Re: (missing) pre-up and pre-down
- From: Dan Williams <dcbw redhat com>
- To: Graham Lyon <graham lyon gmail com>
- Cc: networkmanager-list gnome org
- Subject: Re: (missing) pre-up and pre-down
- Date: Wed, 12 Aug 2009 12:43:43 -0500
On Sat, 2009-08-08 at 01:50 +0100, Graham Lyon wrote:
>
>
> 2009/8/7 Dan Williams <dcbw redhat com>
> On Wed, 2009-08-05 at 11:30 +0100, Marc Herbert wrote:
> > Dan Williams a écrit :
> > >
> > > There are two reasons I've not yet added pre-up and
> pre-down. They are:
> > >
> > > 2) appropriateness
> >
> > Hmmm, the good old "just do not do this" answer... the best
> answer to
> > any feature request ever ;-) Especially to people having
> using this
> > feature for ages and being suddendly deprived of it.

* **STORED DATA**
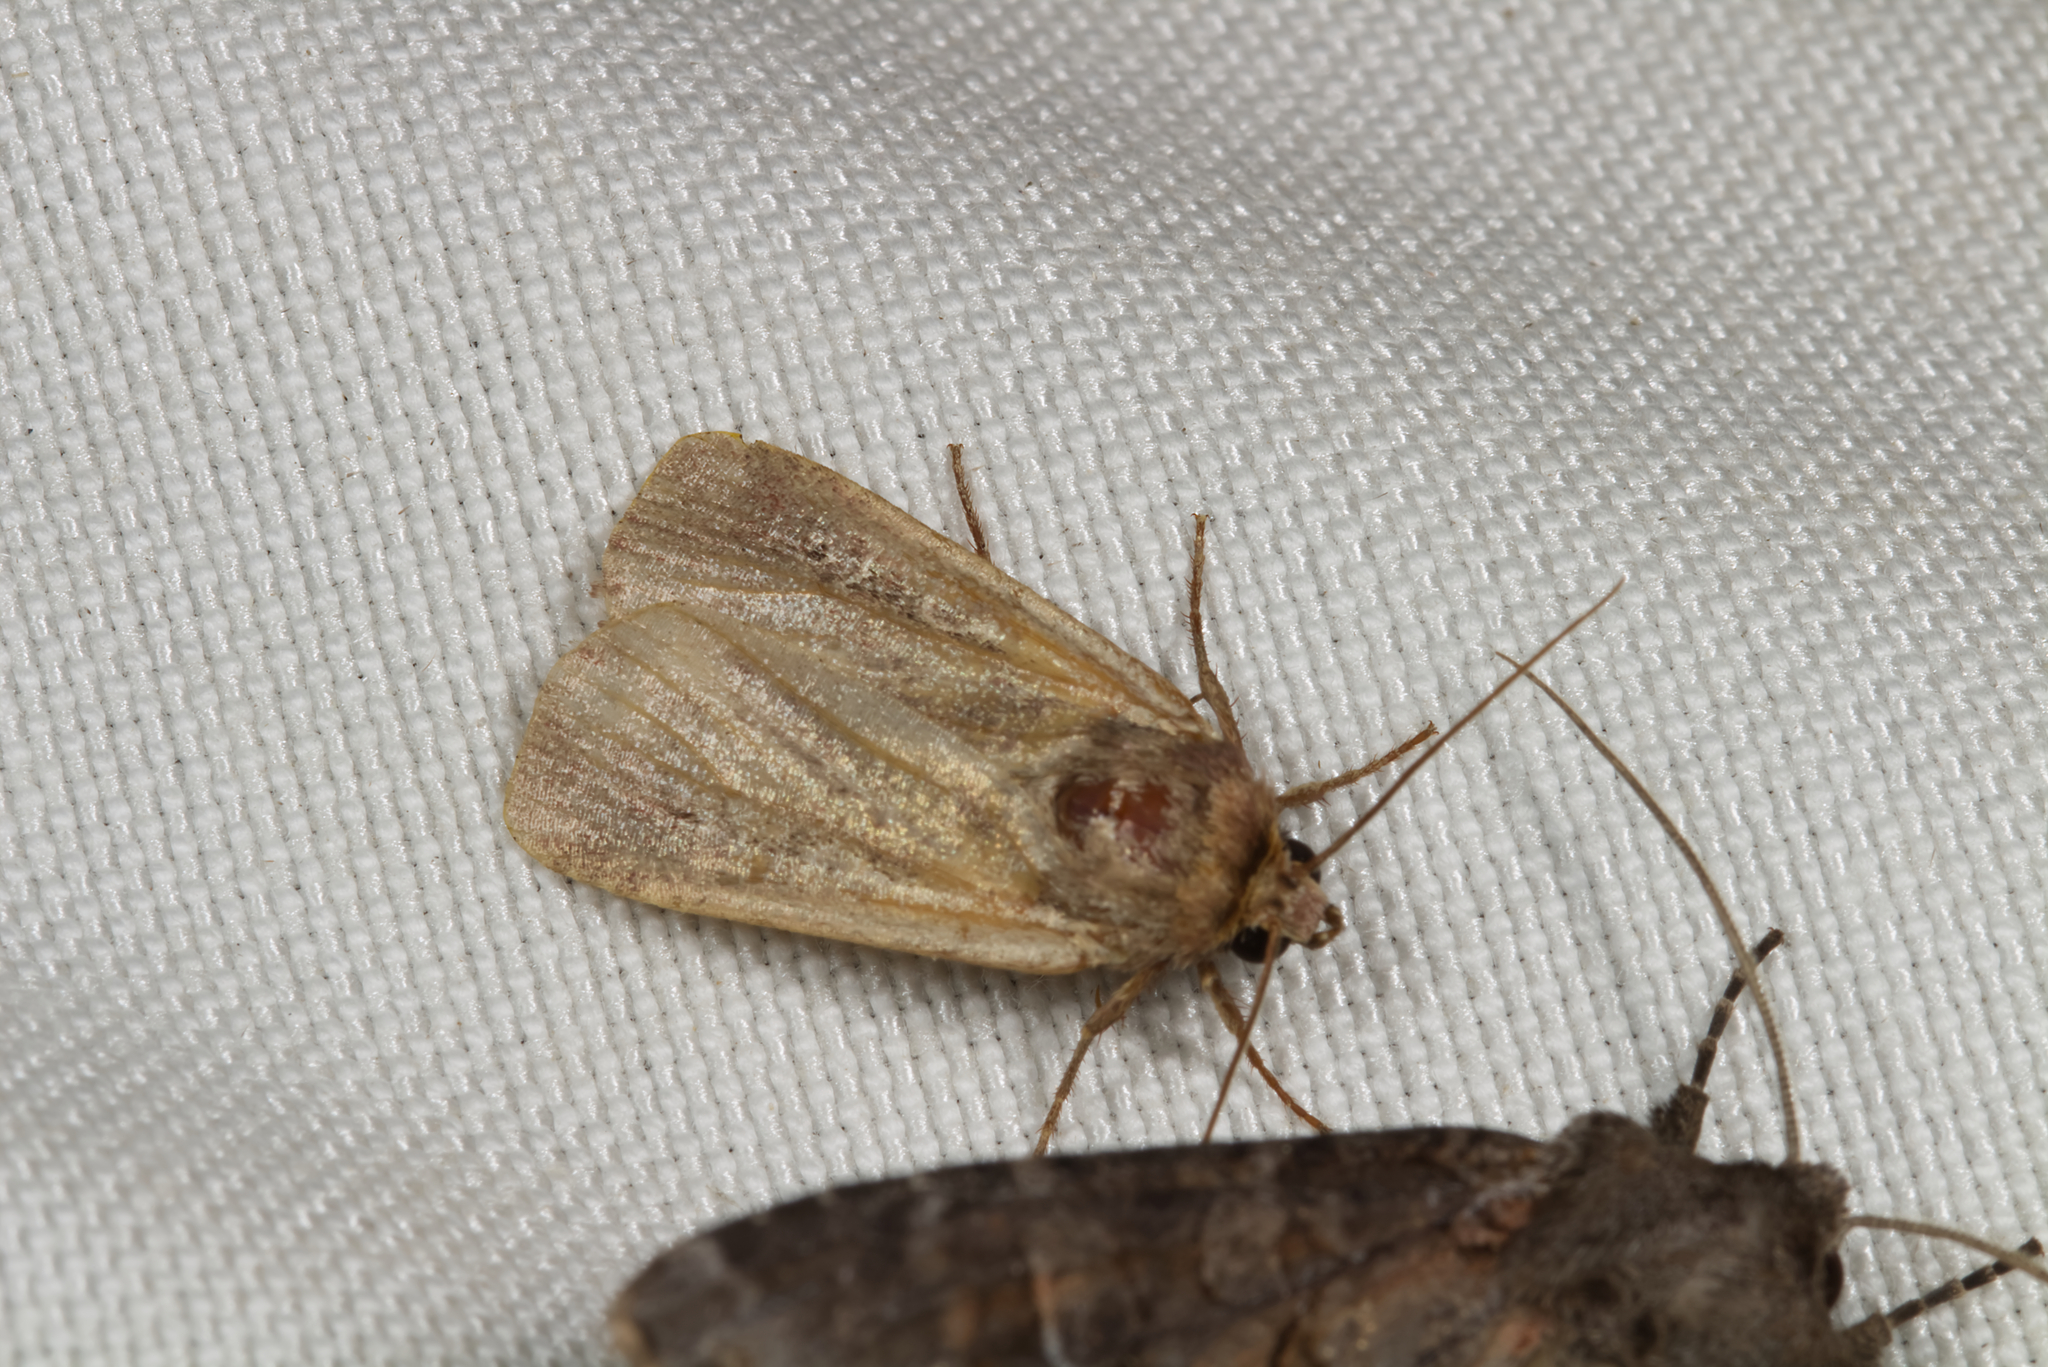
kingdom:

* **REQUIRED TASK**
Using the mailing-list message, decide whether each statement agrees with it: (a) the message is dated Wednesday, August 12, 2009; (b) Marc Herbert's quoted message was sent on August 8, 2009; (c) Dan Williams lists appropriateness as a reason he hasn't added pre-up and pre-down. Answer yes or no for each, quoting the words that decide it. Rely only on the mailing-list message for what comes next.

* **ANSWER FOR THIS EXERCISE**
(a) Yes: "Wed, 12 Aug 2009 12:43:43 -0500"
(b) No: "On Wed, 2009-08-05 at 11:30 +0100, Marc Herbert wrote:"
(c) Yes: "2) appropriateness"